Distal vacuolar myopathy in nephropathic cystinosis.

Nephropathic cystinosis is a lysosomal storage disorder leading to renal failure by age 10 years. Prolonged patient survival following renal transplantation has allowed the development of previously unknown long-term complications. Muscle involvement has been reported in a single posttransplant cystinosis patient, but the range of clinical, electrophysiologic, and histologic features has not been fully described. Thirteen of 54 post-renal-transplant patients that we examined developed weakness and wasting in the small hand muscles, with or without facial weakness and dysphagia. Tendon reflexes were preserved and sensory examinations were normal. Electrophysiologic studies in 11 affected patients showed normal nerve conduction velocities and preserved sensory action potentials. The voluntary motor units in the affected distal muscles had reduced amplitude and brief duration, confirmed with quantitative electromyography in 4 patients.
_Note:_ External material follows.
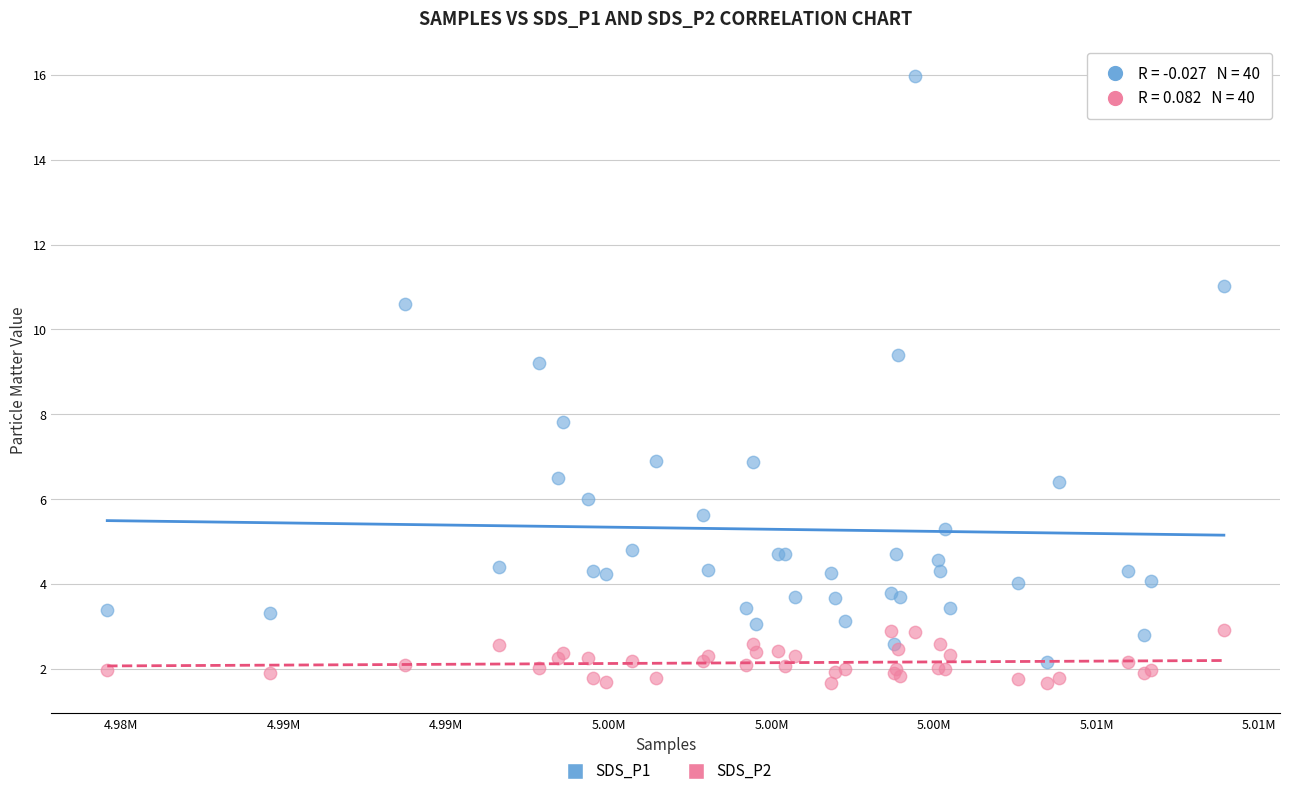

What is the X range (max minus min) for the scatter plot?

34350.0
Biopsy of the severely affected abductor digiti minimi or extensor carpi radialis brevis muscles in 2 patients revealed marked fiber size variability, prominent acid phosphatase-positive vacuoles, and absence of fiber type grouping or inflammatory cells. Crystals of cystine were detected in perimysial cells but not within the muscle cell vacuoles. The muscle cystine content of clinically affected muscles was markedly elevated. We conclude that a distal vacuolar myopathy is a common late complication of untreated nephropathic cystinosis. Although the cause is unclear, the general lysosomal defect in this disease may also affect the lysosomes within muscle fibers.